The best we have now for removing CO2 from the air is a plant in Iceland. It can sequester about 4,000 tons per year. Occidental is still building a plant in Texas they say will remove 500,000 tons per year and could scale up to twice that. But even scaled up we would need about 38,000 of those plants just to keep up with the CO2 we release in a year, never mind catching up with the over 2 trillion tons we already have released (over half of which was absorbed by the oceans). We can’t stop what’s coming.
It’s not just the end of industrial civilization and adapting to new challenges. It’s the end of the stable climate we need to grow food for ourselves at scale. And without that society as we know it doesn’t exist.
I have, and I’ve also skimmed much of AR6. It seems to me like even in the worst case scenario human extinction is unlikely and most climate scientists are not doomers? I’m not saying we should do nothing, I’m saying I believe there is still hope to avoid human extinction and even for humanity to eventually recover and find a different, more renewable path (granted it might be after a century or two of returning to tribalism). I do think the future will necessarily involve an abandonment of our modern infrastructure and extreme de-urbanization, and that the sooner we do it the more likely Florida won’t be underwater. I also think as terrible as it will be, food shortages and the trend we’re already seeing of decreasing birth rates, combined with the near-term depletion of fossil fuels, will force this change rather humanity wants it or not.

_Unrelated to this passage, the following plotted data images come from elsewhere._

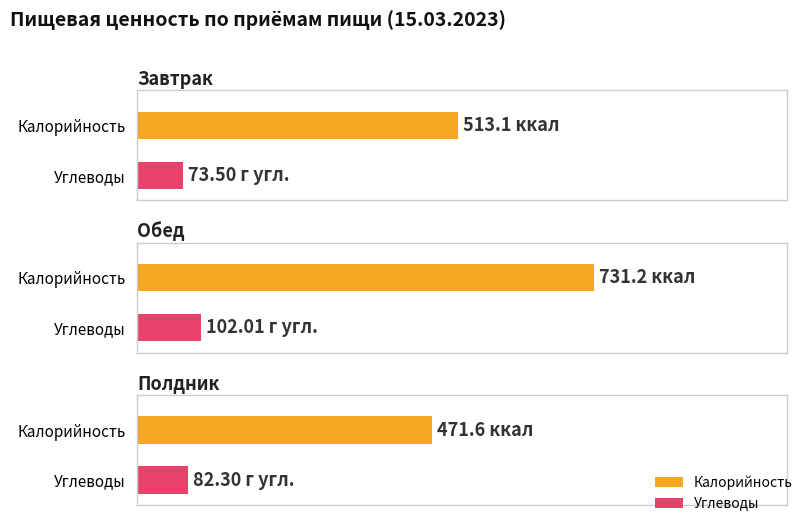

What is the average value of the Калорийность series?

572.0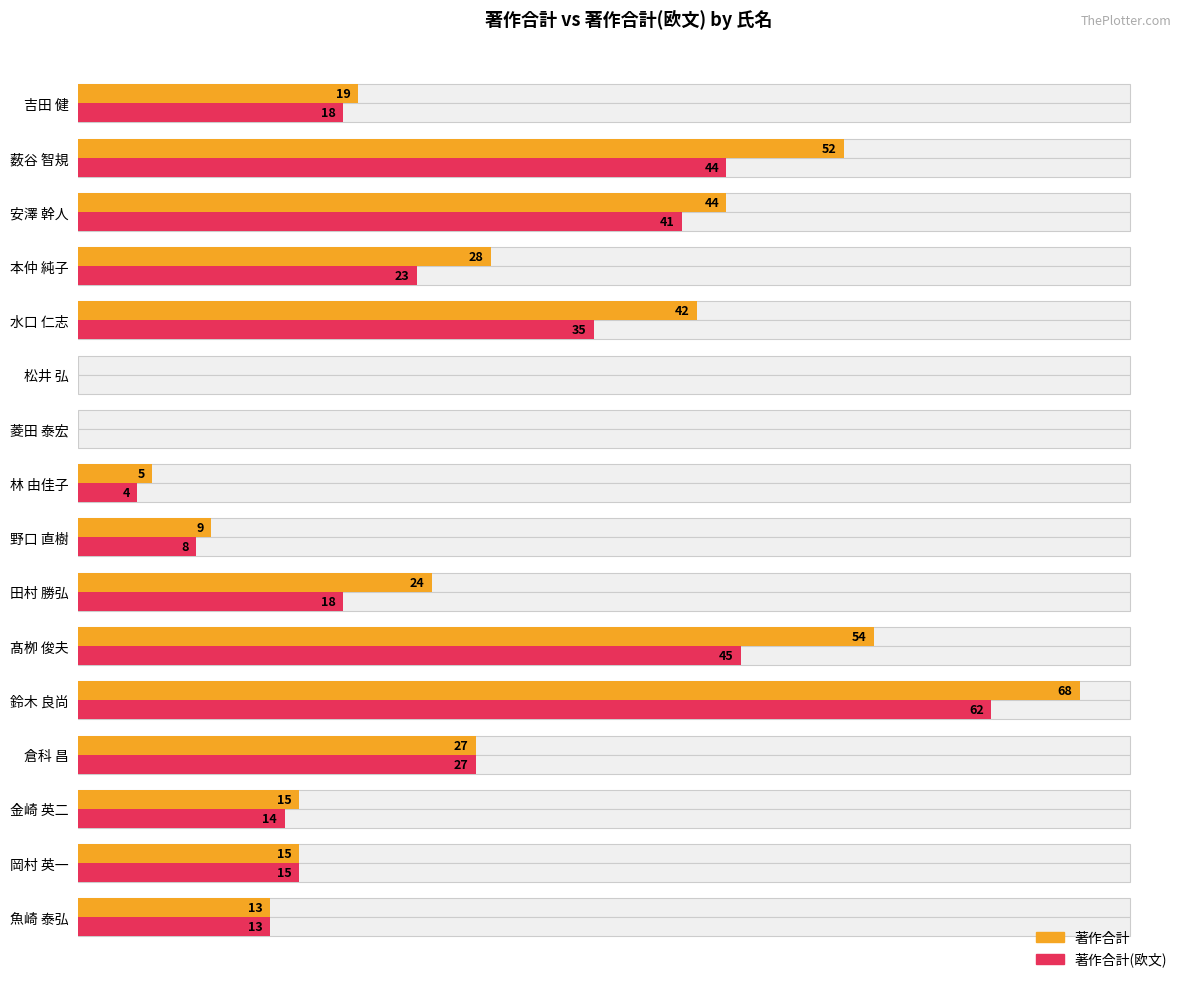

At how many categories does at least one series exceed 55?

1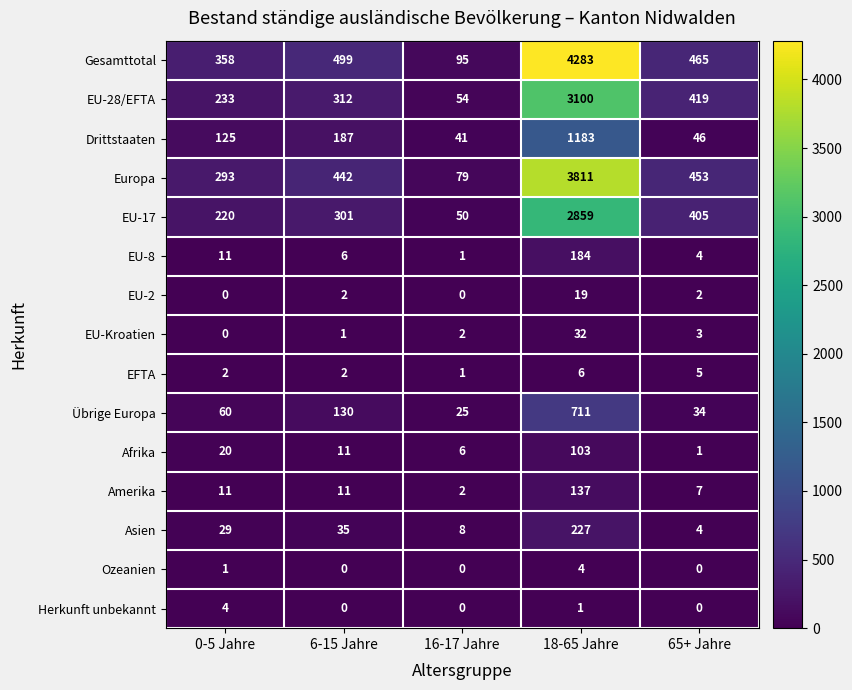

Which category has the lowest value in the EU-17 series?

16-17 Jahre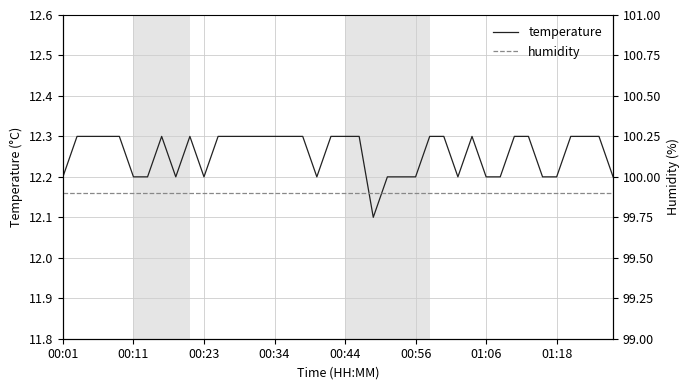

What position from the right is 00:34?

25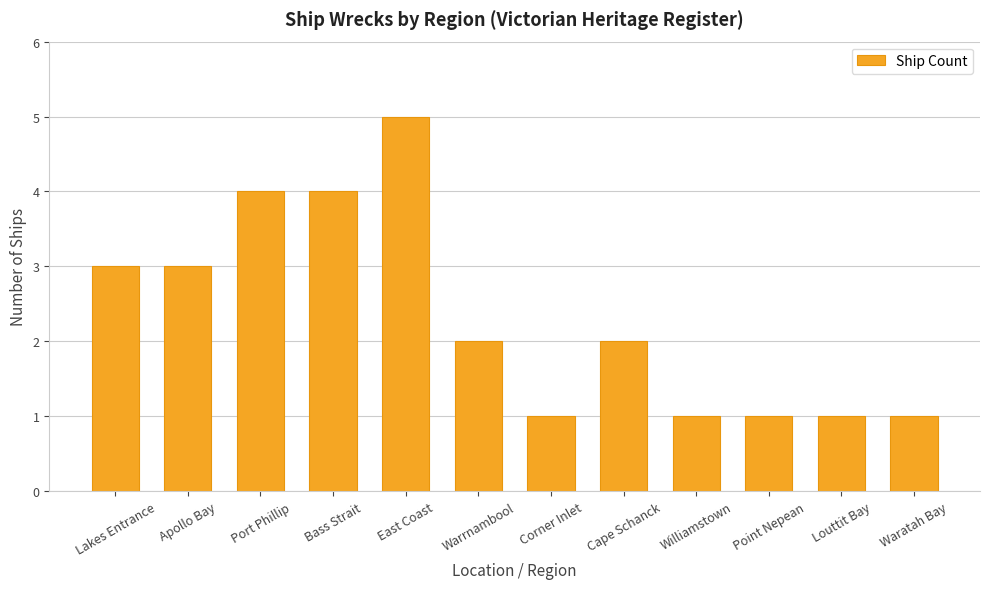

What is the minimum value shown in the chart?

1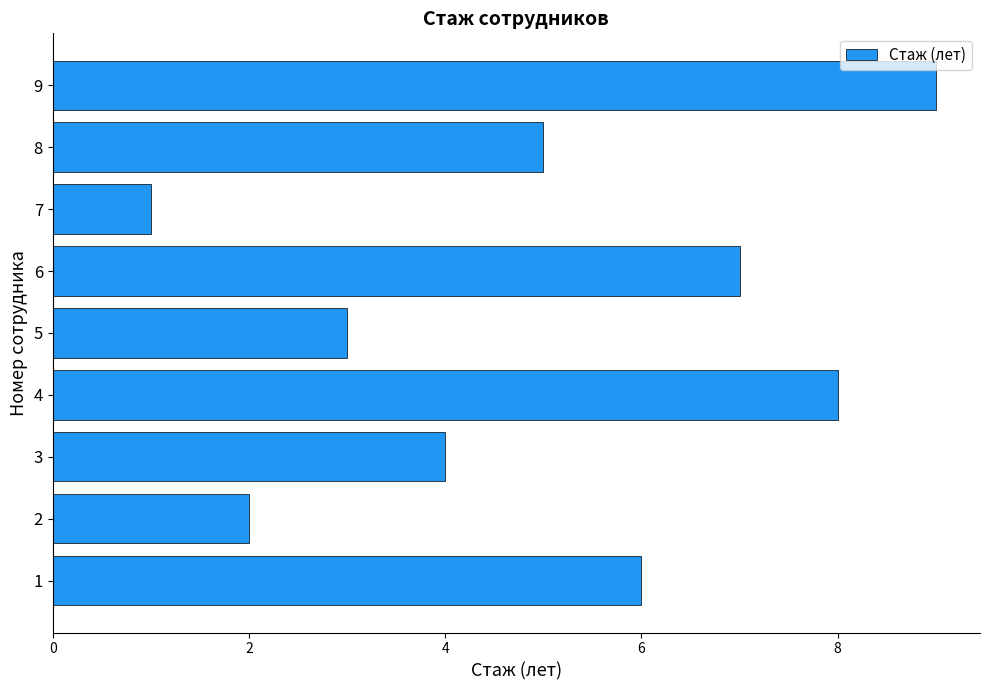

How many categories are shown in the chart?

9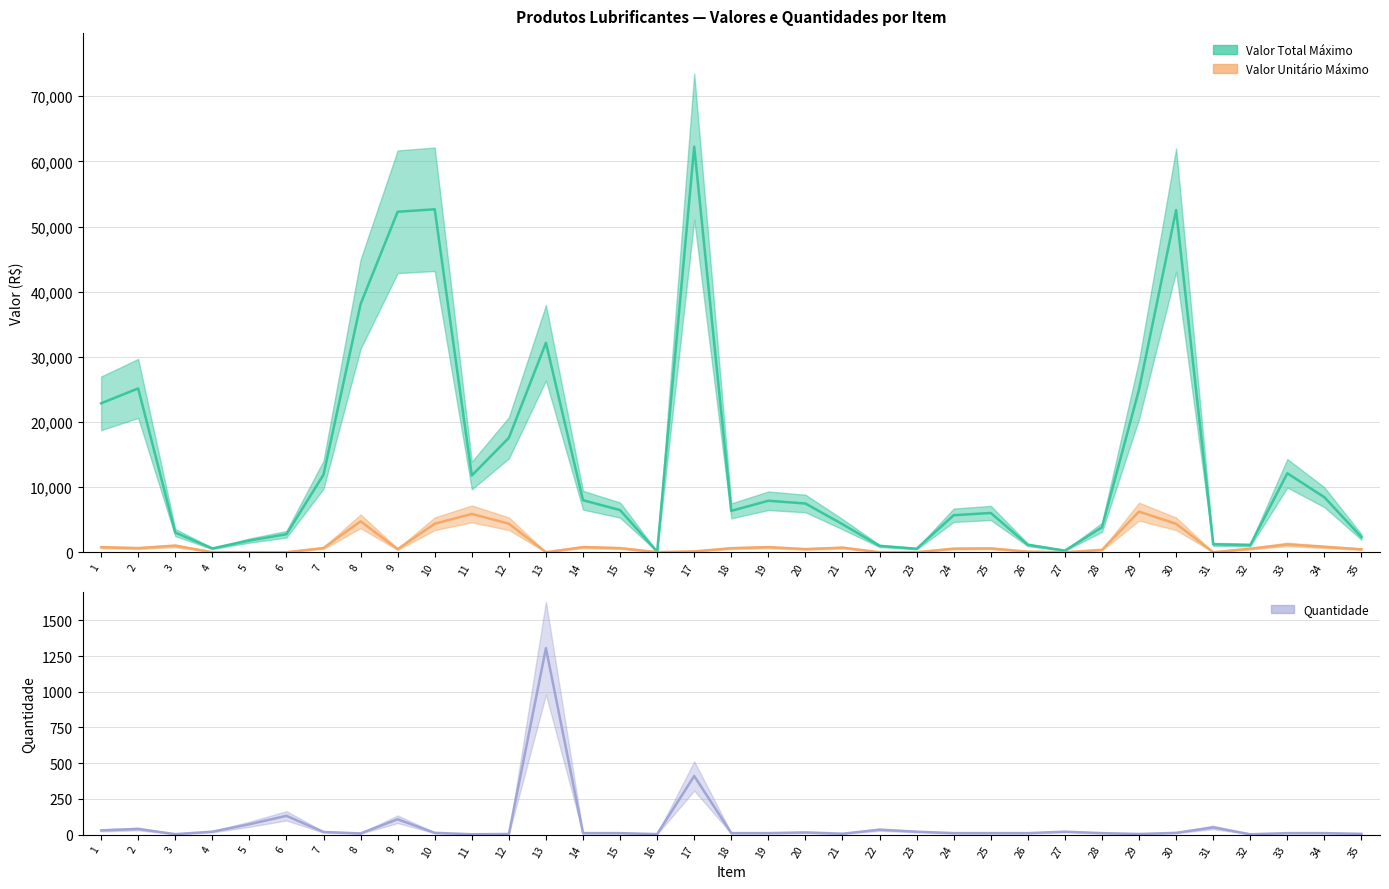

Read the Valor Unitário Máximo value at 25.

604.5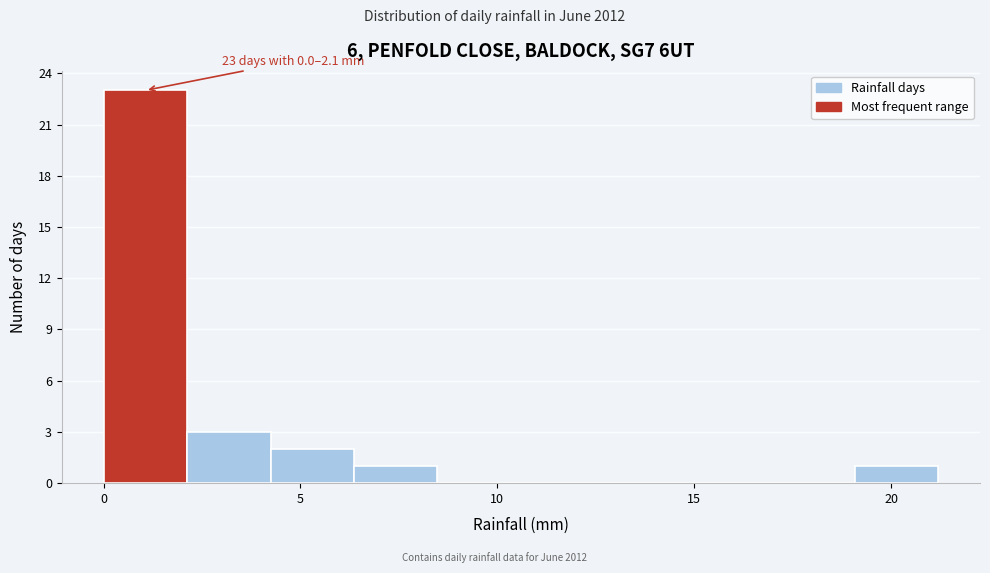

Over which range of the x-axis is the bar tallest?

0.0 to 2.0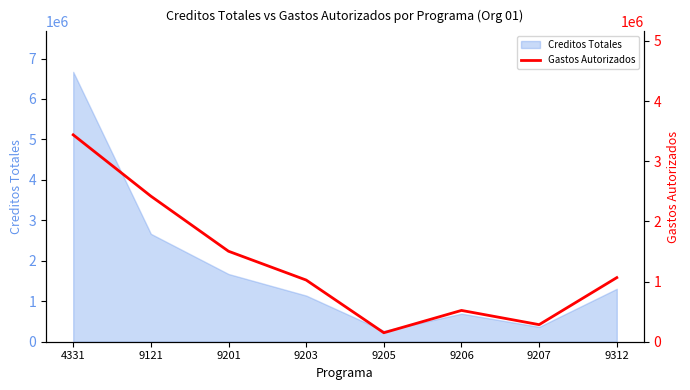

How many data points are less than 1065160?

4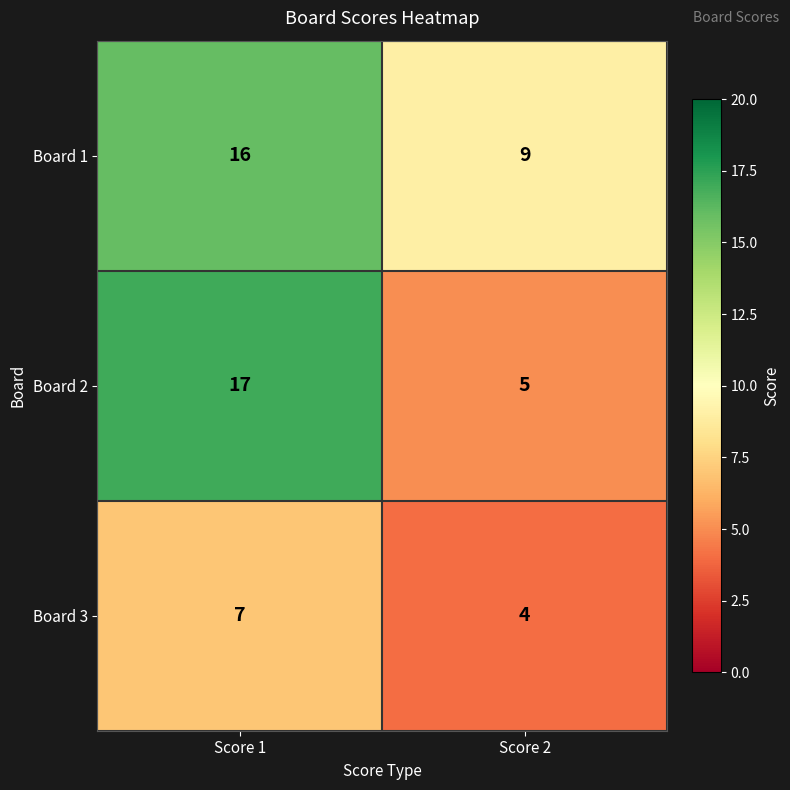

What is the sum of the Board 1 values at Score 1 and Score 2?

25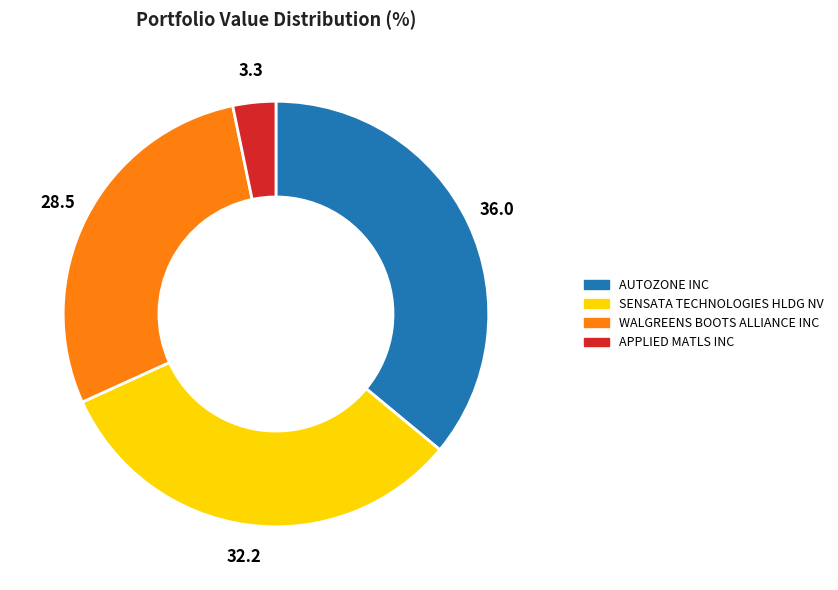

How many segments does this pie chart have?

4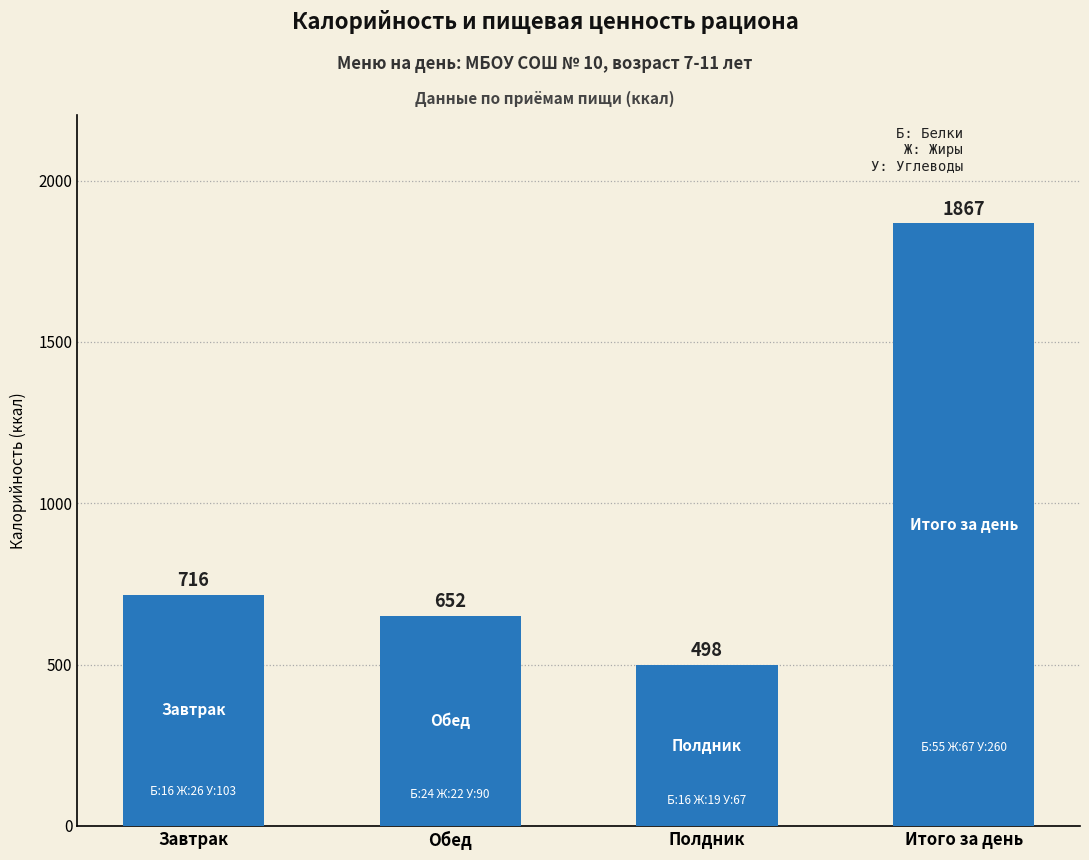

What is the difference between the second highest and minimum values?

218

Maybe there is hope to avoid extinction and for things to improve. I can’t predict the future any better than anyone else. But almost every climate prediction made so far has turned out to be optimistic including those published by the IPCC. We are entering an era unprecedented in human history. The latest paper from James Hansen states that “Eventual global warming due to today’s GHG forcing alone – after slow feedbacks operate – is about 10°C.” And that’s if we stop all emissions today. The earth hasn’t seen temperatures like that for something like 40 million years. We’re more resourceful than any other creature in history, so it’s possible some of us will survive. But life will look nothing like it does today.
And I think it’s too late for Florida in any scenario.